- Required action 1:
Print the part of the passage on the USFL lawsuit starting at "Although the USFL’s" and ending at "on the NFL.", copied word for word.

- Page extract:
== Segment start ==

After thirty-one hours of deliberation, the jury reached a verdict. Sibilia helped broker an unusual compromise. As the forewoman started to read the verdict on July 29, 1986, the USFL owners initially thought they had won a startling, historic victory. The jury ruled the NFL was a monopoly. But the forewoman kept reading: “Damages: one dollar,” which the court would triple to $3. Sibilia’s compromise had been to call the NFL a monopoly, but absolve it of blame for the USFL’s financial struggles. NFL officials celebrated. Without significant damages, they knew their rival was doomed. “We’re lost now,” said one USFL executive. “We’re dead.”
Myerson promised his clients he’d win them damages on appeal, but that never happened. The case was held up in appeals court for years over the USFL’s legal fees, more than $5 million, which the NFL ultimately had to pay. The USFL never played another game. A few stars—Walker, Flutie, Steve Young—were immediately snatched up by the NFL, but most players from the disbanded teams either retired or tried to catch on with teams in the NFL or even the Canadian Football League. In Trump’s book, Trump: The Art of the Deal, he came close to expressing regret: “I bought a losing team in a losing league on a long shot. It almost worked, through our antitrust suit, but when it didn’t, I had no fallback. The point is that you can’t be too greedy. If you go for a home run on every pitch, you’re also going to strike out a lot.” He laid much of the blame on his fellow owners: “If there was a single key miscalculation I made with the USFL, it was evaluating the strength of my fellow owners. In any partnership, you’re only as strong as your weakest link.”
Although the USFL’s demise was one of Trump’s first major public failures, the story faded over time amid the ceaseless torrent of Trump’s subsequent ventures. Despite the league’s ignominious end, his USFL adventure gave Trump, already a celebrity in New York, his first extended run of national attention. His first national newsmagazine profile came in Sports Illustrated, and his first national television appearance came on Sunday NFL pregame shows. To much of America, Trump was now the successful young developer from New York City who had taken on the NFL.
Some USFL alumni blamed Trump for the league’s collapse and said the NFL was able to paint Trump as the villain because he was one. “Only Donald Trump could somehow turn the behemoth of the NFL into an underdog,” said Michael Tollin, who ran a production company that made USFL highlight videos. Trump’s involvement with the USFL was all about “self-aggrandizement, narcissism, and his efforts to find a way to get a team in the National Football League.” In 2009, Tollin directed the ESPN documentary Small Potatoes: Who Killed the USFL? To Tollin, the answer was simple: Trump. The documentary’s climactic scene was an uncomfortable interview at Trump Tower: “I don’t even think about the USFL anymore,” Trump said. “It was a nice experience, it was fun, we had a great lawsuit.” When Tollin asked if the move to the fall happened too quickly, Trump replied, “We had owners that were dying, we had owners that couldn’t pay their bills. And when you have that, you have to act a little bit quickly. . . . A couple more questions and then I want to get out of here. I’ve had enough of this.” Tollin then presented Trump with the result of the trial: the damages award from the NFL, a check for $3.76. (The seventy-six cents was interest.) Trump looked at it awkwardly, then quickly handed it back and ended the interview: “Well, that’s very good. You can have it. Okay, thank you very much. Good luck, fellas.”

== Segment end ==

- Provided entries:
== Segment start ==

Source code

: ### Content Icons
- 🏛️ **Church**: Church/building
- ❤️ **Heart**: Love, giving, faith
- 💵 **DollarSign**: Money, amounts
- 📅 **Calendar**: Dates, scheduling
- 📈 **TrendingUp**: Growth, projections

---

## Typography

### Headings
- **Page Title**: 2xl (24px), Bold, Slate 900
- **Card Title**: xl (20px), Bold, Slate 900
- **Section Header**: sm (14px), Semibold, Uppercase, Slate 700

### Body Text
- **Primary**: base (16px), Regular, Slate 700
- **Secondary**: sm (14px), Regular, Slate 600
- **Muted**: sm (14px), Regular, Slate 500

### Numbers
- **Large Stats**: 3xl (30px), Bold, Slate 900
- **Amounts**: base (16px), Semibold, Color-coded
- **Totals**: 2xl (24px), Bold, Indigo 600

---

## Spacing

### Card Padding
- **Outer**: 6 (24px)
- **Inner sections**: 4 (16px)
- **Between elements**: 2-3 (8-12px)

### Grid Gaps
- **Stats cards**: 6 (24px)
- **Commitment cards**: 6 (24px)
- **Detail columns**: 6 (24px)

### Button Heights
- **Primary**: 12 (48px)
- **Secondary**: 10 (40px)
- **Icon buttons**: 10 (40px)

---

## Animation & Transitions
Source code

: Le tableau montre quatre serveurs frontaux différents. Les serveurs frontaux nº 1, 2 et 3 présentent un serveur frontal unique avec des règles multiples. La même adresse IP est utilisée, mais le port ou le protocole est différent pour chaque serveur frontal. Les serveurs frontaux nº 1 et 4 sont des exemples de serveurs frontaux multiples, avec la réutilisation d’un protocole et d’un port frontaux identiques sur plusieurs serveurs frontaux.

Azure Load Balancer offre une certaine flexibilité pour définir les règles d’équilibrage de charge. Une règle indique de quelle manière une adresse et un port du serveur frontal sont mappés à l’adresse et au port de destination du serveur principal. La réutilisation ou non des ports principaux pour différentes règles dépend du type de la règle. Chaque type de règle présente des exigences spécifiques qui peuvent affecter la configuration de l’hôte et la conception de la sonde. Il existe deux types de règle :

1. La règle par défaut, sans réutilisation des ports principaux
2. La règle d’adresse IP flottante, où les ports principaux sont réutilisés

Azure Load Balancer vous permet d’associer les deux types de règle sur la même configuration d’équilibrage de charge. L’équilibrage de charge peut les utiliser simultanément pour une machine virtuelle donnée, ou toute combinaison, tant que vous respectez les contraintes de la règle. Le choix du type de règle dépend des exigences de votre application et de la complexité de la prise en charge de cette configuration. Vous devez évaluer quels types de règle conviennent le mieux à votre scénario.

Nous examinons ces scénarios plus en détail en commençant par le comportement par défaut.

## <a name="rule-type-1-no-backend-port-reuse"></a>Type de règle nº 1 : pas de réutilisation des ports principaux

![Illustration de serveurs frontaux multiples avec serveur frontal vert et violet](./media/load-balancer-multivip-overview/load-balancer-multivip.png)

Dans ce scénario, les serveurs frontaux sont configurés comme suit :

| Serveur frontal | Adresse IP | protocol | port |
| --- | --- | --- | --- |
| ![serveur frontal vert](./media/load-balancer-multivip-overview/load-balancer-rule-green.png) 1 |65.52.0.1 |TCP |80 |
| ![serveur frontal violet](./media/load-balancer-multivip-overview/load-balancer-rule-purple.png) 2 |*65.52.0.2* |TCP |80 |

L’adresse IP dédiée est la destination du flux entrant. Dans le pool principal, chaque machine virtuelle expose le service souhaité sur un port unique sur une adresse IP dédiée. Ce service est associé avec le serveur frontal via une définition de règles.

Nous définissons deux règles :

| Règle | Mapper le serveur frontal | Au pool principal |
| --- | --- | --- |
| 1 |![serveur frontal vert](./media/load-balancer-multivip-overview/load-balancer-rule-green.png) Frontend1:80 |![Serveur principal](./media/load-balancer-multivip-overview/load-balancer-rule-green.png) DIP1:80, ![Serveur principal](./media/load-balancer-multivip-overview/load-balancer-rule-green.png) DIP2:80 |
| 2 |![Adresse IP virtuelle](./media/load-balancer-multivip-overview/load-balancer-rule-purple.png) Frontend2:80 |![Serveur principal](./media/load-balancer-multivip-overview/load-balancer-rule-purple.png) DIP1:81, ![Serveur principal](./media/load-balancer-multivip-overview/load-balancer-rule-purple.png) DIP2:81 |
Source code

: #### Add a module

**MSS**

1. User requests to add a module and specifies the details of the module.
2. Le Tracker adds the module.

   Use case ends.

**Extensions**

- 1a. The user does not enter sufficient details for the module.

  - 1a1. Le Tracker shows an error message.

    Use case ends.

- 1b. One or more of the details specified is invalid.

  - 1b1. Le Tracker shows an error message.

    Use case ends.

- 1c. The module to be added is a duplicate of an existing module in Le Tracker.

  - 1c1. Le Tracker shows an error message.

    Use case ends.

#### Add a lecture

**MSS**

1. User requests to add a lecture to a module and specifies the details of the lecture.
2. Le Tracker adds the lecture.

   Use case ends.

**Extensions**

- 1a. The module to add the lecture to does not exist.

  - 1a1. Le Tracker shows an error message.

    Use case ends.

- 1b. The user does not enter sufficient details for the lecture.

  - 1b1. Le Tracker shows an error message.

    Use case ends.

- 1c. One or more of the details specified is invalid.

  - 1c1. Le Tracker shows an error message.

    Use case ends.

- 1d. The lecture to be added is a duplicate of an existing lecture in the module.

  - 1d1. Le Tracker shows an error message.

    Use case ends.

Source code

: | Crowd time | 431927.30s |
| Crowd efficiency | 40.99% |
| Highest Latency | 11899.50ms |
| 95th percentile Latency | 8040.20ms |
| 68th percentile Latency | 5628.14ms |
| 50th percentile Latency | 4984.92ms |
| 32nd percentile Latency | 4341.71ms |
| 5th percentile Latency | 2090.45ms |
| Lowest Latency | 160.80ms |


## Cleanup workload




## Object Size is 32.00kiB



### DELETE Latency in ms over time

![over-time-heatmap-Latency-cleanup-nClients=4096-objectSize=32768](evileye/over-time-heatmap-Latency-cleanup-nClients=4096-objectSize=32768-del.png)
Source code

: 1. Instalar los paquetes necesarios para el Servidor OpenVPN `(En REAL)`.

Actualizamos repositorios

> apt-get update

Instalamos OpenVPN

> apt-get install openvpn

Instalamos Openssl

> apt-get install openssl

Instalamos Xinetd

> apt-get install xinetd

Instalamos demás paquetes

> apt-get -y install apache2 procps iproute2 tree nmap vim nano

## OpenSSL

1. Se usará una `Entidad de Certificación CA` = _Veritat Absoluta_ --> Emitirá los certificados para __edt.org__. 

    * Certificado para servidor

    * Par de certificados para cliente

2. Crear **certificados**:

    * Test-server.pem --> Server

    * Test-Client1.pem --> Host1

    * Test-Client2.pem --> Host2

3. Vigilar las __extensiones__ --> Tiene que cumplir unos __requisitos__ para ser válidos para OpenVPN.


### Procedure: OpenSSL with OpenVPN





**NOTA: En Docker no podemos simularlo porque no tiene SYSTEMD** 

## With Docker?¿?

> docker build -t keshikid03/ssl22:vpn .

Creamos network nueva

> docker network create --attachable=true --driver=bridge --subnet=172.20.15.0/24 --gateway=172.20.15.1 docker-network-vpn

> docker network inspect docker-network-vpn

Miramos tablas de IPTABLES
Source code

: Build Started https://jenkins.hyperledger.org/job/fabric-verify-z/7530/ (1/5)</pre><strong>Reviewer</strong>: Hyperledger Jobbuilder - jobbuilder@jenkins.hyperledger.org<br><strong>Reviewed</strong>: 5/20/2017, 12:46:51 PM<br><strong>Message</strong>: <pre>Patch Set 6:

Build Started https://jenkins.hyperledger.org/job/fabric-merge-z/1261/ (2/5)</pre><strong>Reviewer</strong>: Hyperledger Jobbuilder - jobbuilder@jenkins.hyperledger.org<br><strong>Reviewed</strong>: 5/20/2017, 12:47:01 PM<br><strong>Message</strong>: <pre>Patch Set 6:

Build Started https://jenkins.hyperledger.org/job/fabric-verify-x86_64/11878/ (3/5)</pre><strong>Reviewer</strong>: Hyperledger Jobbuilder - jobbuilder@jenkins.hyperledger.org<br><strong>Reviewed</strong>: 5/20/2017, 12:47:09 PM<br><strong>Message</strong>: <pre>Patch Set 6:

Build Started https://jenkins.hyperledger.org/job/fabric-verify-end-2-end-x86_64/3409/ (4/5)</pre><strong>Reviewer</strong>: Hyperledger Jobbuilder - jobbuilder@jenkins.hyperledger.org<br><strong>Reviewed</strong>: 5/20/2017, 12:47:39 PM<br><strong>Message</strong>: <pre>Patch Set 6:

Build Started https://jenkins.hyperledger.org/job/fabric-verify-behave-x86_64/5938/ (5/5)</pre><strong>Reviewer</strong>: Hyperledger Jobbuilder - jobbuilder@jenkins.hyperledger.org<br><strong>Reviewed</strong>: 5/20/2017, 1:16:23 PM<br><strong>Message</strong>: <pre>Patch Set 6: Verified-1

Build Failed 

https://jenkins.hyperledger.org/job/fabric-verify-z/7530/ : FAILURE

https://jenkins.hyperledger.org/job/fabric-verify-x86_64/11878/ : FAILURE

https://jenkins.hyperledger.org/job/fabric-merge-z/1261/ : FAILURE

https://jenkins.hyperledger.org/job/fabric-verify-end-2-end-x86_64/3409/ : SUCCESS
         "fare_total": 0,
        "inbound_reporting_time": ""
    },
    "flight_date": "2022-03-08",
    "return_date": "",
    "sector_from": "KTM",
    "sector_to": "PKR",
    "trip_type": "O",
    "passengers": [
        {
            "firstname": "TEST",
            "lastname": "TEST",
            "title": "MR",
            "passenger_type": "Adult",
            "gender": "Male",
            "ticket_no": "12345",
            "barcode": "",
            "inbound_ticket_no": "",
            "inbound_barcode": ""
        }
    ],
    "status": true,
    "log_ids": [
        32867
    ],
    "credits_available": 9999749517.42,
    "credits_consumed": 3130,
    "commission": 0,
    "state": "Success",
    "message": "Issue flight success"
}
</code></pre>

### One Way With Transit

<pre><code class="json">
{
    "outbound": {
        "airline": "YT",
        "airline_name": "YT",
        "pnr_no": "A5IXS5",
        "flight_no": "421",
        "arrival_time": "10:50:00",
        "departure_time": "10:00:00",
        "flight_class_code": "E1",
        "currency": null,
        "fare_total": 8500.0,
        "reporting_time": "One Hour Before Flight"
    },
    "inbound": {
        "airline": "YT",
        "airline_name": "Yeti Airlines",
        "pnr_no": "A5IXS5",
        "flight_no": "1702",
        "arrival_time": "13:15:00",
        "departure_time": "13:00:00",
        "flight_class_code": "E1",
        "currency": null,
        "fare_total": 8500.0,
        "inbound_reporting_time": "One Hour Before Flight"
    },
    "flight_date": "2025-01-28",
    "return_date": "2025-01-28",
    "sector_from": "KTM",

== Segment end ==

- Required action 2:
In the rows, rewrite the lines starting at the line containing "de réutilisation des ports principaux" and ending at the line containing "2 |*65.52.0.2* |TCP |80 |", changing "TCP" to "UDP" and keeping everything else the same. Return only those lines.

- Your solution 1:
Although the USFL’s demise was one of Trump’s first major public failures, the story faded over time amid the ceaseless torrent of Trump’s subsequent ventures. Despite the league’s ignominious end, his USFL adventure gave Trump, already a celebrity in New York, his first extended run of national attention. His first national newsmagazine profile came in Sports Illustrated, and his first national television appearance came on Sunday NFL pregame shows. To much of America, Trump was now the successful young developer from New York City who had taken on the NFL.

- Your solution 2:
## <a name="rule-type-1-no-backend-port-reuse"></a>Type de règle nº 1 : pas de réutilisation des ports principaux

![Illustration de serveurs frontaux multiples avec serveur frontal vert et violet](./media/load-balancer-multivip-overview/load-balancer-multivip.png)

Dans ce scénario, les serveurs frontaux sont configurés comme suit :

| Serveur frontal | Adresse IP | protocol | port |
| --- | --- | --- | --- |
| ![serveur frontal vert](./media/load-balancer-multivip-overview/load-balancer-rule-green.png) 1 |65.52.0.1 |UDP |80 |
| ![serveur frontal violet](./media/load-balancer-multivip-overview/load-balancer-rule-purple.png) 2 |*65.52.0.2* |UDP |80 |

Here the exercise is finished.